## Aim of the task
Quote every row below verbatim and leave the pictures out.

## Record extracts
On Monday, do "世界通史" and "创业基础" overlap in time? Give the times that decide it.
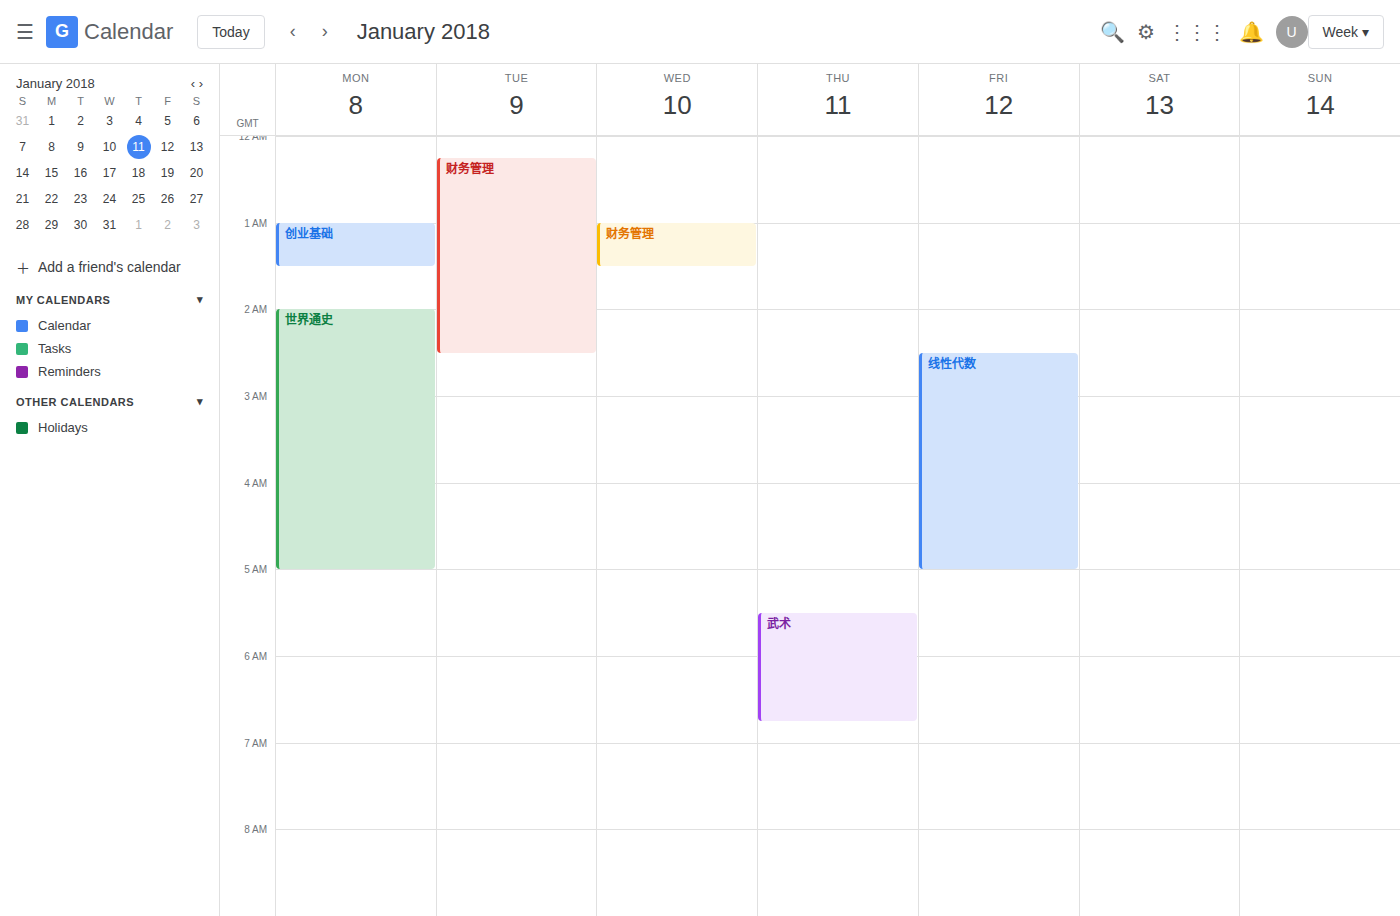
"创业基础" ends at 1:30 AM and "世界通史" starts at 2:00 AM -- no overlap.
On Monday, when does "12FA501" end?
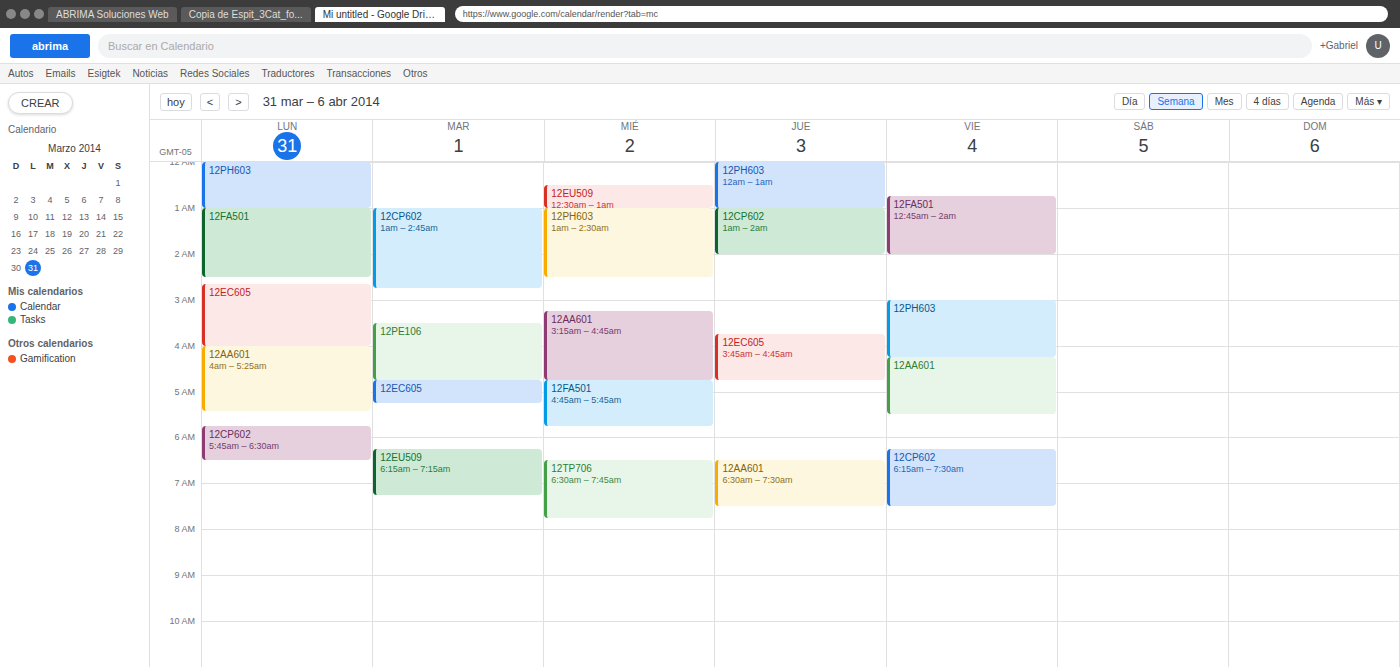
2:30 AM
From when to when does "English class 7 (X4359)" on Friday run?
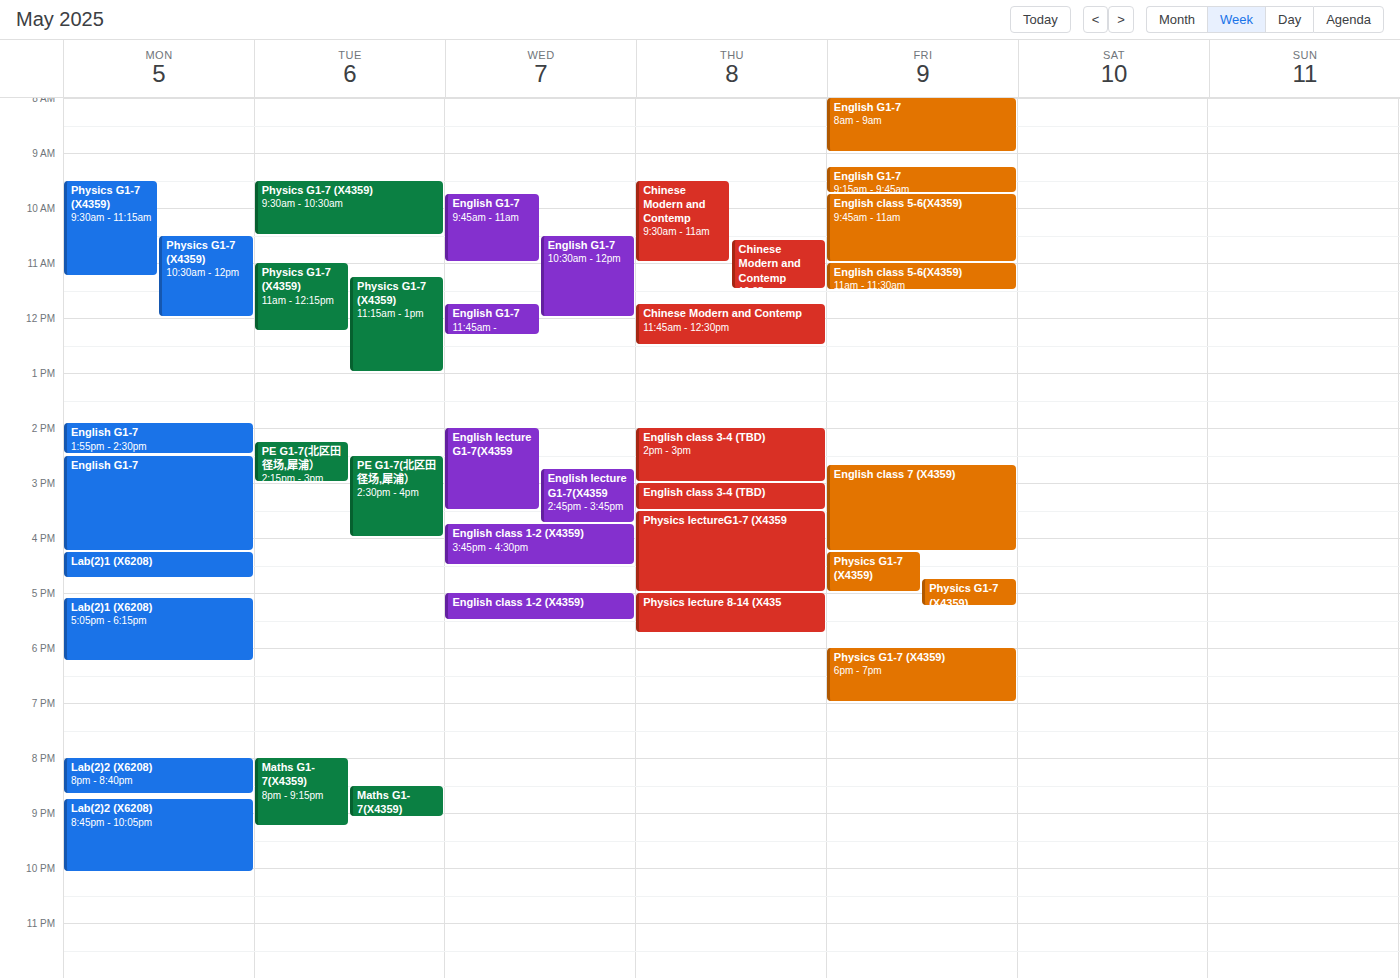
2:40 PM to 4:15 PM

## Answer below
On Monday, do "世界通史" and "创业基础" overlap in time? Give the times that decide it.
"创业基础" ends at 1:30 AM and "世界通史" starts at 2:00 AM -- no overlap.
On Monday, when does "12FA501" end?
2:30 AM
From when to when does "English class 7 (X4359)" on Friday run?
2:40 PM to 4:15 PM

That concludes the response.